Supplied text:
────────────────────
Thanks to Edo Arad for comments and suggestions.

 

Part 1: A Brief Tale

You’re exploring a vast land filled with forests and brush. You thrash your sword to carve out a path and make sense of things.

There are monsters. Lovecraftian winged monstrosities. Their attacks damage your sanity. When injured, you don’t notice, but your mind will begin to wander. You begin seeing things that aren’t real. 

You have a shield that protects you from the beasts. You have armor as well. They attack; you deflect. You hear a thud, a squeal, then light flapping sounds when they retreat. Occasionally you can even catch them with your sword but they move quickly.


You return to the village. Your companions have returned too. Some of them aren’t right. They’re obsessed with bizarre imaginings of angels and gods. Some speak of finding ancient labyrinths in places you know are full of swamps.

Your companions size each other up. Factions emerge. One cluster suggests that the monsters bring forward wisdom. The monsters should be brought directly into the village and released.

The pro-monster faction is visibly scratched up; they must have been wounded. They deny taking damage, that the marks on their bodies were extraneous. Some hallucinate wearing a great deal of armor, even though they are visibly unprotected. They do however possess large weapons (likely a trade-off from having light armor), so others are nervous about disagreeing.

The bulk of the crowd turns against this faction. Some attack back; a few people are harmed, but in the end, the faction loses. Some are thrown into jails, others delegated to the very safest of tasks. But this cycle will repeat. You might not be so lucky next time.


The village learns to cope. There are vast regions of bush and thorn but no monsters. Soldiers with little armor are sent there. Some dual wield axes or use two-handed broadswords.

Other areas have many monsters but plain land. This is where you send your fully plated knights. They’ll move slowly but have the best chances of keeping their sanity.
────────────────────
Material provided:
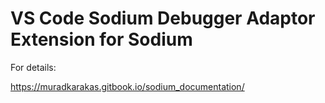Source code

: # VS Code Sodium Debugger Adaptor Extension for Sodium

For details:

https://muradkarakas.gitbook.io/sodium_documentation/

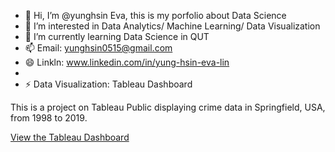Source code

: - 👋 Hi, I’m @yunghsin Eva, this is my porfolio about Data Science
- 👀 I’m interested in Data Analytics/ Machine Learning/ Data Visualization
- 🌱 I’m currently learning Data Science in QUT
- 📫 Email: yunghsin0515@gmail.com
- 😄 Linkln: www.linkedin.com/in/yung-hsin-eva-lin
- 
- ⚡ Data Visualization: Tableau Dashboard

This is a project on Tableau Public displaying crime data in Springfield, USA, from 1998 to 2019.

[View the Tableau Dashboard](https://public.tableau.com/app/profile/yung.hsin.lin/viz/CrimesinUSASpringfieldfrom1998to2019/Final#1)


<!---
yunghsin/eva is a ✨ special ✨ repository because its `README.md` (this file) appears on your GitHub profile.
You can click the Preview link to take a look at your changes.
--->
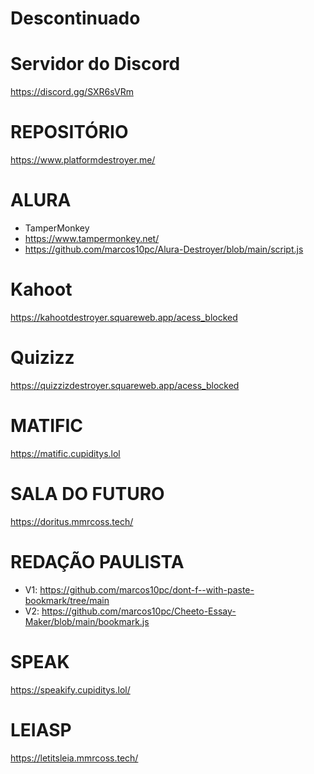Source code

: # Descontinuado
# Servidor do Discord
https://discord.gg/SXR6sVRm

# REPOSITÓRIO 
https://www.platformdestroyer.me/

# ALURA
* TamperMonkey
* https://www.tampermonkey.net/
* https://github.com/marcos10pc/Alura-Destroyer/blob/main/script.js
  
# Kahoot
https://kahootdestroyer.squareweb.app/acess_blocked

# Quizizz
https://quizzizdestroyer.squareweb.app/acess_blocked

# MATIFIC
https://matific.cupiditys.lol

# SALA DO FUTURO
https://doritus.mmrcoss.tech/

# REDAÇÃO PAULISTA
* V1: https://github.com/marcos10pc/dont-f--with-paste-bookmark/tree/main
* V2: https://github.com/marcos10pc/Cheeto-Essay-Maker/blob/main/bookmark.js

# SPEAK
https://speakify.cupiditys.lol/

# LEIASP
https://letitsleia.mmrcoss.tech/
────────────────────
Study questions:
**A.** Repeat word for word the passage of the brief tale that runs from "You’re exploring a" down to "they move quickly.".
**B.** Name each sound the brief tale says you hear after you deflect the monsters' attacks.

Responses by item number:
**A.**
You’re exploring a vast land filled with forests and brush. You thrash your sword to carve out a path and make sense of things.

There are monsters. Lovecraftian winged monstrosities. Their attacks damage your sanity. When injured, you don’t notice, but your mind will begin to wander. You begin seeing things that aren’t real. 

You have a shield that protects you from the beasts. You have armor as well. They attack; you deflect. You hear a thud, a squeal, then light flapping sounds when they retreat. Occasionally you can even catch them with your sword but they move quickly.

**B.** A thud, a squeal, and light flapping sounds as they retreat.